There is no end goal where you can stop and say, “Now I am fully literate”. Literacy is always evolving and someone who is truly literate understands that being fully literate is an ongoing and never ending process. There isn’t a day where we wouldn’t benefit from literacy.

Upon completion of a formal education some people believe that they are as literate as they will ever be. The truth is, the quest for being literate often begins when you have completed your education. Being literate is knowing that you must now take on this challenge of literacy without the help of classmates, teachers, and counselors. It is your job to develop an understanding of the literate world around you.

What I am starting to realize is that reading and learning is a lot like drinking milk. The benefits of one on the mind and the other on the body appear to be extremely beneficial, but many of us choose to not partake in both.

I thought that once I had shed the chains of an early bedtime that I would no longer need milk. Much like how my teacher fears that people feel like they won't need literacy after graduation.

I have decided to dive right back into milk (figuratively). I am going to try and drink at least a glass a day.

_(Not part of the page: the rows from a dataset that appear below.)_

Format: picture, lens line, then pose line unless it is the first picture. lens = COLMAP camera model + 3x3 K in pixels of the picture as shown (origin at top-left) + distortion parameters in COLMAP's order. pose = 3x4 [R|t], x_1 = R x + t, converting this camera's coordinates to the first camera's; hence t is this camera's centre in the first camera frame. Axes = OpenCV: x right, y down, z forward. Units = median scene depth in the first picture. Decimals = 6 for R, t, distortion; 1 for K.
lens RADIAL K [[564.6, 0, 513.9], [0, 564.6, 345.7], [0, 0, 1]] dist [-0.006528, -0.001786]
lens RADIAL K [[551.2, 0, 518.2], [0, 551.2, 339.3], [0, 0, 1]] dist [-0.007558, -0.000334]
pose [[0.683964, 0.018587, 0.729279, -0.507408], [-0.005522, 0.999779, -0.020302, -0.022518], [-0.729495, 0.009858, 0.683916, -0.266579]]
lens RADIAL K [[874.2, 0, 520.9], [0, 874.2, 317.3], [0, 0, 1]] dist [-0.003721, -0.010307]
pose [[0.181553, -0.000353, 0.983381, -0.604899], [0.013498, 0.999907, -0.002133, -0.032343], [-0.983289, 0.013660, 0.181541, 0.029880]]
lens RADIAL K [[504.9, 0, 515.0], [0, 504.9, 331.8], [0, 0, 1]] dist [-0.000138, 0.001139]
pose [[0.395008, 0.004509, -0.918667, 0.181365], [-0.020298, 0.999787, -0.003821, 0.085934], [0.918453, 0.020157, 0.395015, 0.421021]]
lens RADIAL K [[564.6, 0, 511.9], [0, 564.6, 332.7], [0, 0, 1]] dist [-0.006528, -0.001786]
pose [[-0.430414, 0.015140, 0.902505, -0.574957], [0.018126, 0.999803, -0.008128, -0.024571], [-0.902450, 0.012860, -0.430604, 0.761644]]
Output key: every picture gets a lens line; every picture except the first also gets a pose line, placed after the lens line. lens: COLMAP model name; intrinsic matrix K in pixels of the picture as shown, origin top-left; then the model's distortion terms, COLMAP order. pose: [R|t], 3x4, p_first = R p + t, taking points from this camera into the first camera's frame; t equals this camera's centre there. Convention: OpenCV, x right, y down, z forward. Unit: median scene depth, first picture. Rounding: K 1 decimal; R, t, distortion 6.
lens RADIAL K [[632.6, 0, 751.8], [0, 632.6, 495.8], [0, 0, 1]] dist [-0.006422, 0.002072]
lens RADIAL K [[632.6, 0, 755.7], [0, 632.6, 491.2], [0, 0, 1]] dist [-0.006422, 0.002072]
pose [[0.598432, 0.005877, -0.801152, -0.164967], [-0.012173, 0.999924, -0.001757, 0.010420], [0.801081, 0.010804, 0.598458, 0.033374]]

While I can’t force any of you to do the same (and probably most of you for lactose reasons) I can ask you to do one thing. Keep learning. Watch the news, read the paper, get a magazine, loose yourself in a fiction, or find the truth in non-fiction. The choice is yours and there are many options to choose from.

And I don’t want to hear about your fictos intolerance.

2 comments:

Riccardo Lo Monaco said...

LOL well said at the end with your non-fictos intolerance comment. I agree... especially about recognizing the need for a pursuit of literacy, which is constantly evolving and with such speed and differentiation that we must actually put effort into keeping up with it. I have been pestering my 12 year old sister to spend less time on the computer and chatting on msn, and MORE time reading good ol' novels. At her age, I would read 400-page novels... FOR FUN.... I show her these books now and she yelps.... yet she spends 4 hours a night reading text boxes on her computer screen. Conversations that generally don't amount to anything. Where is the future of knowledge headed if the new generation has SOOO much of it accessible to them ALL the time, to the point that they don't ever bother to learn how to interpret it. I better stop before I turn this comment into a blog entry of its own. But you're right Sean... this is important stuff... and especially for us as future teachers. We have a challenge ahead of us like no teaching force has ever experienced... :)

Anonymous said...

Hey Sean,
Another great post. The world of literacy is ever changing. It is not the same as when we were children and it certainly isn't the same as when our parents were children. If we as adults are to embrace and teach literacy today we must be visionaries. It isn't enough to only react, Sir Kenneth Robinson reminds us that the school system is usually 5 years to late when implimenting new ways of learning. We weren't afraid to take chances and risks to get where we are today, we shouldn't be afraid to embrace non-traditional forms of literacy and knowledge.